The three women turned up late and unprepared, so it was a waste of time, as the could offer nothing in terms of the way forward. I found them to be patronising and uninformed.
I was so upset, I just cried and that continued up to yesterday. I have seriously been considering moving him to another school.
Moving schools is not a really feasible option for us because we really do not have the money to just move, and really that school is a very good school and it was a carefully considered decision when we chose that school for HB. All my feelings yesterday is a very unconsidered emotional response, not necessarily rational. The money we can make a plan, and that fact will not be the deciding factor. HB’s well being will always be the only factor.

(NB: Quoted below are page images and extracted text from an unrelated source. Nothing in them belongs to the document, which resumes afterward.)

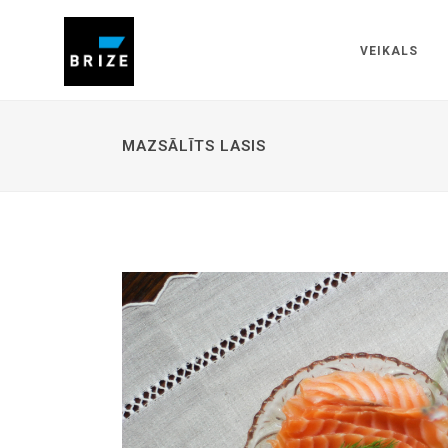
VEIKALS
MAZSĀLĪTS LASIS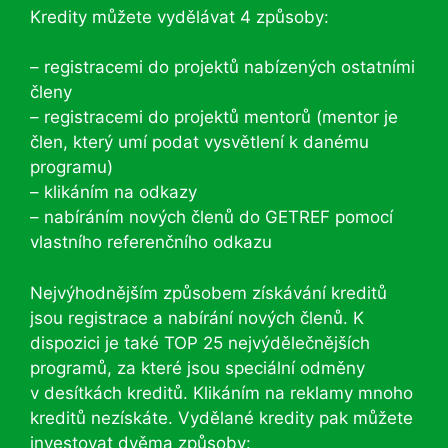
Kredity můžete vydělávat 4 způsoby:
– registracemi do projektů nabízených ostatními
členy
– registracemi do projektů mentorů (mentor je
člen, který umí podat vysvětlení k danému
programu)
– klikáním na odkazy
– nabíráním nových členů do GETREF pomocí
vlastního referenčního odkazu
Nejvýhodnějším způsobem získávání kreditů
jsou registrace a nabírání nových členů. K
dispozici je také TOP 25 nejvýdělečnějších
programů, za které jsou speciální odměny
v desítkách kreditů. Klikáním na reklamy mnoho
kreditů nezískáte. Vydělané kredity pak můžete
investovat dvěma způsoby:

The principal was not in the meeting, because I decided not to ask her, and escalate the whole thing to a level we could not resolve. Anyway, she did call me and we had a long chat.

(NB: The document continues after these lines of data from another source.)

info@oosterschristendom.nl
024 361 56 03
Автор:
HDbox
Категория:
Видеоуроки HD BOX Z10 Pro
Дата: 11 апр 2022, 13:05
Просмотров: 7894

I then decided, all caution to the wind, and I was frank with her that I feel the teacher is not giving him a chance to be himself, and he is has been forced into a label, and I feel that he cannot shake that label if he remains in that teacher’s class. I also said that we were considering moving schools, because this is all too much. I just feel my child needs to be given a chance to learn in his way and also, he is not in Grade 1 so can we please stop forcing that pressure onto him.
I was also clear that I think the teacher is not making an effort to assess him properly. I mentioned that we are paying for a private school for one on one attention for our child in the class, so I cannot accept it when the class teacher says she cannot give it to him.
The principal was very calming, objective and she was great to talk to. She invited us to observe in the class anytime we feel like it (not that I think that will help, because it is not as is we can do it secretly).
I am glad I told the principal everything that has been going around in my head, because she helped putting it into perspective. She also knows that we are not going to sit back while our child is walked all over. I may have been totally out of line criticising the teacher, but I did say, it was my subjective view of the teacher, and I do realise that it is not necessarily a true reflection of the teacher. I was also clear that I felt that they are not helping and I wish they could provide more direction.
I have made enquiries to get a private evaluation for HB, but I have held off actually making the appointment. He has enough with all the testing and I think he needs to know he is good enough just the way he is. Even if he cannot read or whatever the teacher feels, he is good enough and is our darling child and we love him, and do not need for him to bend into a pretzel to fit into a mould.